Forrest Gump tem um QI abaixo de 70. Para sua própria mãe, para si mesmo e para toda a sociedade norte-americana, ele é um completo idiota. E é a trajetória desse típico idiota americano que nós vamos acompanhar aqui, desde a infância difícil até a vida adulta não menos conturbada. Mas, muito mais que isso, esse também é um livro sobre a história (nem um pouco romantizada) dos EUA. Aqui, as experiências de vida do personagem estão fortemente amarradas a importantes acontecimentos históricos do país, como por exemplo a Guerra do Vietnã e o movimento de contracultura.
Importante dizer que o livro é beeem diferente do filme, onde o roteirista Eric Roth tomou muitas liberdades. Não que isso seja um problema, mas é bom ter isso em mente na hora de iniciar a leitura. O principal ponto é que o livro de Winston é dotado de um humor negro e de um sarcasmo exacerbado que foram extremamente suavizados ou até mesmo extintos na adaptação. Eu diria que enquanto o filme foi feito para emocionar, o romance tem como objetivo provocar.
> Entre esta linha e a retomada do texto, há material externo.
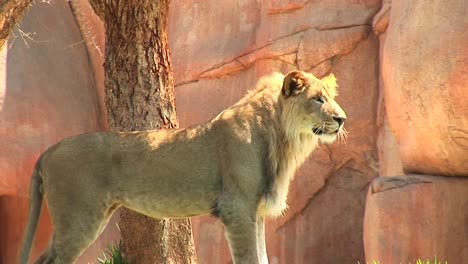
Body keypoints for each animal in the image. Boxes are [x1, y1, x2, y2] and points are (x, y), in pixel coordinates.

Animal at [20, 70, 346, 264]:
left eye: (331, 98)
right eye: (317, 99)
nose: (342, 119)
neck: (281, 136)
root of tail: (49, 150)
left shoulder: (256, 211)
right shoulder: (237, 207)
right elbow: (250, 257)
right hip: (79, 218)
A narrativa se dá toda em primeira pessoa e, como Forrest tem o QI baixo, ela traz muitos erros gramaticais de forma proposital (o que me remeteu muito a "Flores para Algernon"). E sim, isso pode deixar a leitura um pouco cansativa. Forrest também conta tudo de forma "atropelada", emendando um acontecimento no outro, dando um tom vertiginoso para suas histórias, que já são bem loucas por si só. Ele joga futebol americano, toca em uma banda, vai pra guerra, se torna celebridade, vai pro espaço, se envolve com política e isso só pra citar alguns exemplos.
Confesso que enquanto tentava entender Forrest, não estava curtindo muito a leitura. Mas depois que comecei a dar mais atenção às críticas que o autor faz as instituições americanas, o livro começou a me ganhar. A forma como Winston amarrou os dramas de Forrest ao contexto norte-americano é muito inteligente. É como se a história principal (que é trajetória do protagonista) e o pano de fundo (que é a história dos EUA) se intercalassem o tempo todo, em uma simbiose no mínimo interessante.
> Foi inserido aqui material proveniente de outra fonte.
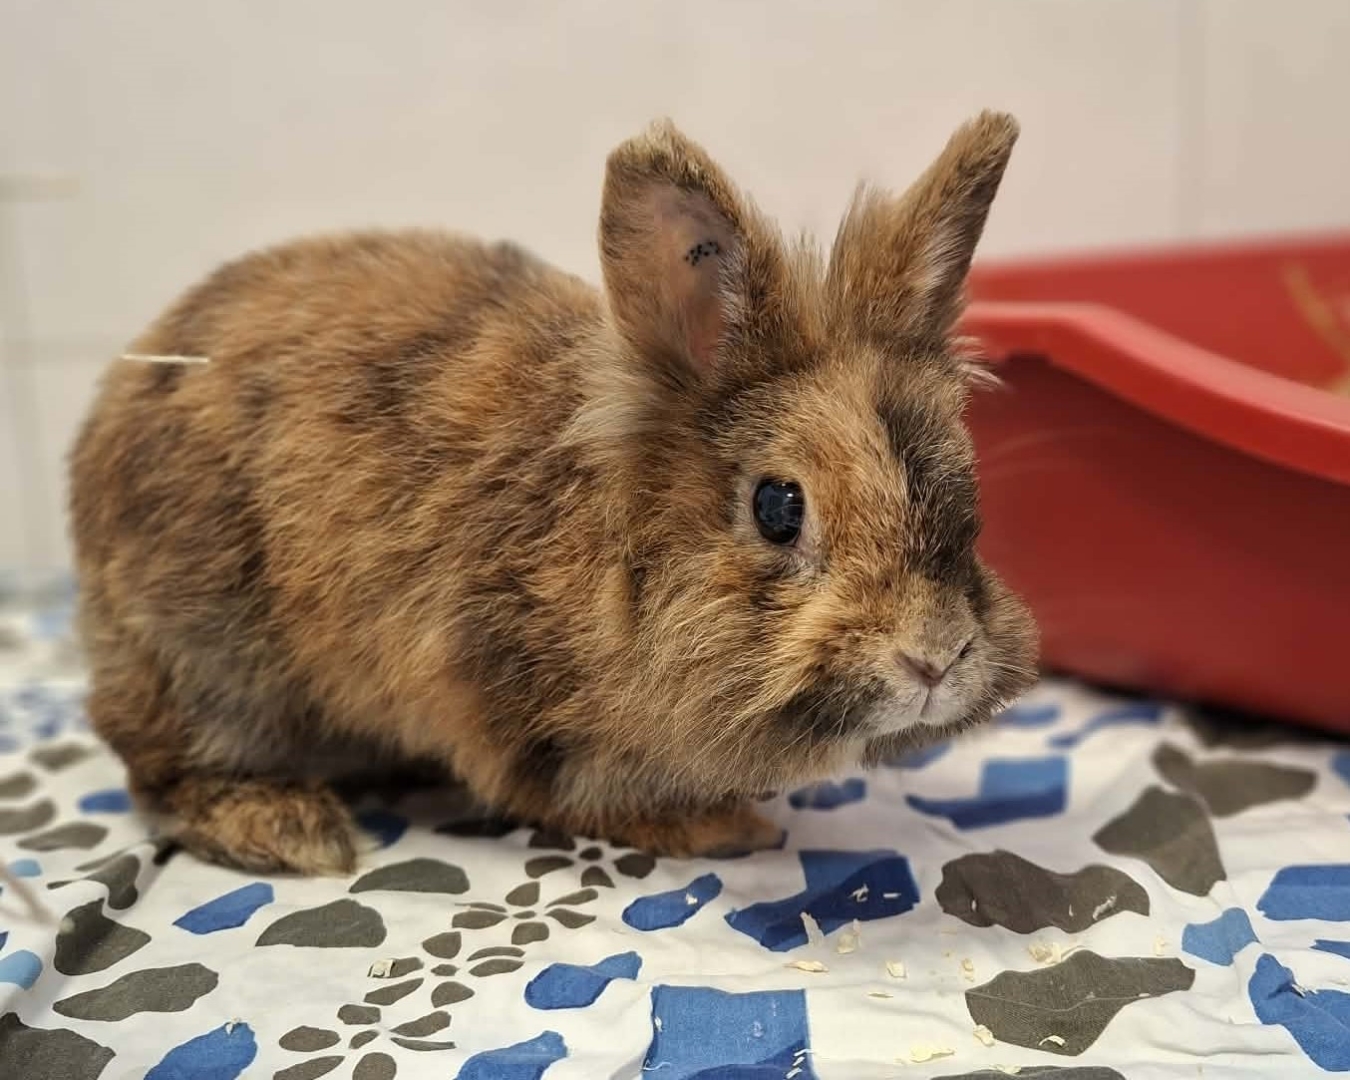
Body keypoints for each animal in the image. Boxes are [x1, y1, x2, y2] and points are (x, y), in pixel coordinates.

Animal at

O resultado é uma curiosa mistura do já citado "Flores para Algernon" (pela forma como é narrado), "Café da Manhã dos Campeões" (pelas ácidas críticas ao melhor estilo Vonnegut) e "O Apanhador no Campo de Centeio" (pelas angústias da vida adulta e a sensação de deslocamento em meio a uma sociedade doente). Para aqueles que vêm em busca de algo parecido com o filme, a leitura pode se revelar um pouco decepcionante. Ambas as obras são bem diferentes, mas acho que a experiência de conferir as duas mídias seja enriquecedora, pois, de certa forma, elas também se complementam.
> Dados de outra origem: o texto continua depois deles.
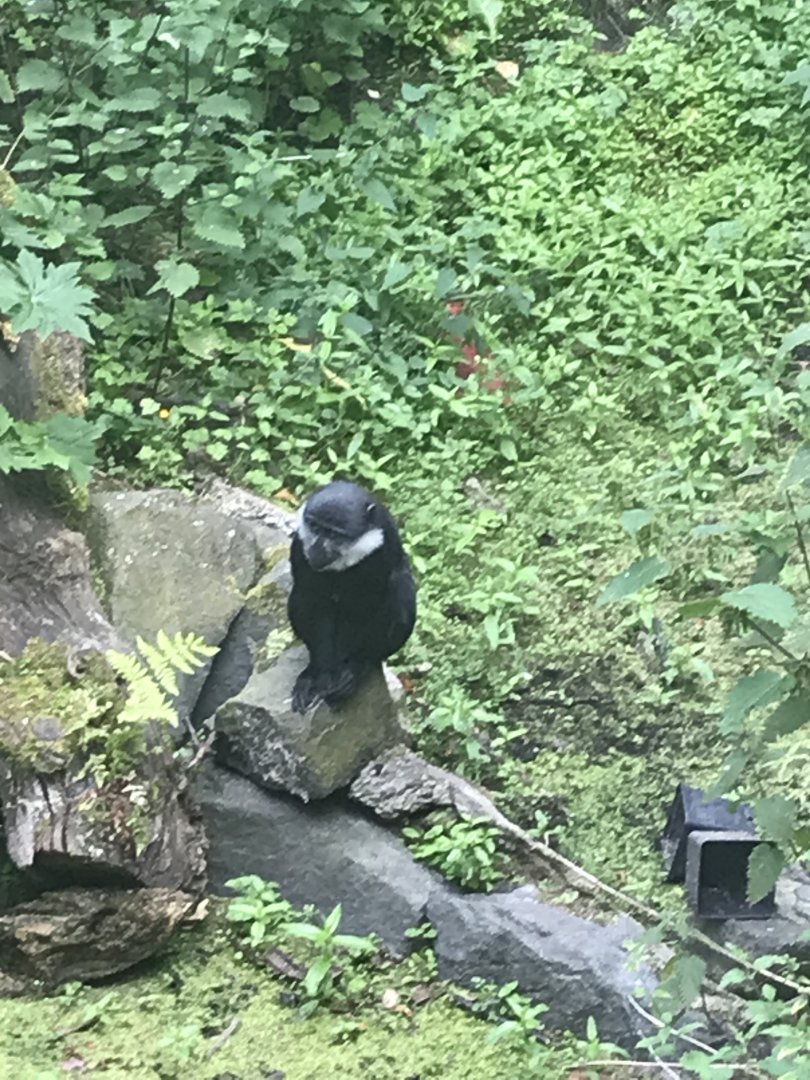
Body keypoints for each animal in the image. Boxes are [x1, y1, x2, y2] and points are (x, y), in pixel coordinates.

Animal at [287, 479, 416, 713]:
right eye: (315, 527)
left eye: (335, 535)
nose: (317, 549)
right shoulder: (300, 548)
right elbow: (313, 603)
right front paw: (318, 675)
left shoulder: (380, 551)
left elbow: (364, 608)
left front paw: (349, 673)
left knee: (400, 589)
A edição comemorativa de 30 anos publicada pela Aleph está impecável e conta com tradução de Aline Storto, ilustrações de Rafael Coutinho e um texto extra onde a professora Isabelle Roblin discorre sobre o romance e o filme. O livro também traz uma sobre capa dupla-face que permite ao leitor escolher o seu design favorito: de um lado, estampa um capacete de futebol americano, e do outro, uma raquete de tênis de mesa. Todo o projeto editorial é muito bem feito e conversa diretamente com o conteúdo da obra, que veio a se tornar um ícone da cultura pop (embora seja bem mais que isso).